/jamdict

Python 3 library for manipulating Jim Breen's JMdict, KanjiDic2, JMnedict and kanji-radical mappings

Primary LanguagePythonMIT LicenseMIT

Jamdict

Jamdict is a Python 3 library for manipulating Jim Breen's JMdict, KanjiDic2, JMnedict and kanji-radical mappings.

ReadTheDocs Badge

Documentation: https://jamdict.readthedocs.io/

Main features

  • Support querying different Japanese language resources
    • Japanese-English dictionary JMDict
    • Kanji dictionary KanjiDic2
    • Kanji-radical and radical-kanji maps KRADFILE/RADKFILE
    • Japanese Proper Names Dictionary (JMnedict)
  • Fast look up (dictionaries are stored in SQLite databases)
  • Command-line lookup tool (Example)

Contributors are welcome! πŸ™‡. If you want to help, please see Contributing page.

Try Jamdict out

Jamdict is used in Jamdict-web - a web-based free and open-source Japanese reading assistant software.

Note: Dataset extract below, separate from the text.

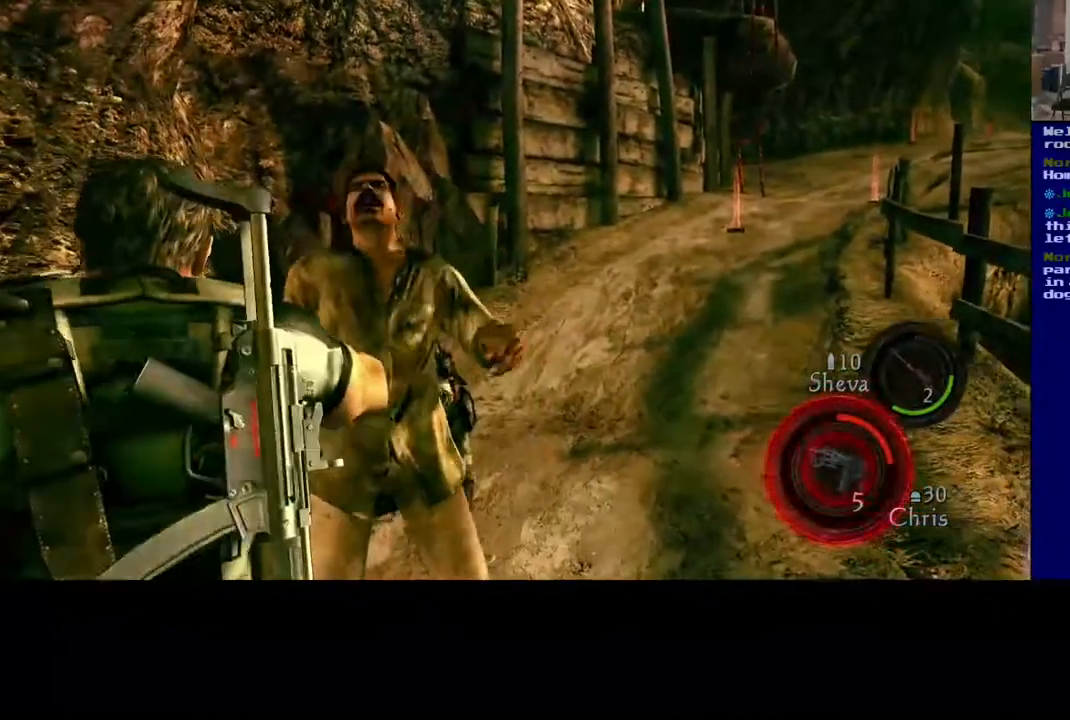
{"buttons": ["R2"], "left_stick": "center", "right_stick": "right", "events": [[167, "R2", "down"], [383, "R2", "up"], [467, "R2", "down"], [483, "right_stick", "right"]]}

Please try out the demo instance online at:

https://jamdict.herokuapp.com/

There also is a demo Jamdict virtual machine online for trying out Jamdict Python code on Repl.it:

https://replit.com/@tuananhle/jamdict-demo

Installation

Jamdict & Jamdict database are both available on PyPI and can be installed using pip

pip install --upgrade jamdict jamdict-data

Sample jamdict Python code

from jamdict import Jamdict
jam = Jamdict()

# use wildcard matching to find anything starts with 食べ and ends with γ‚‹
result = jam.lookup('食べ%γ‚‹')

# print all word entries
for entry in result.entries:
     print(entry)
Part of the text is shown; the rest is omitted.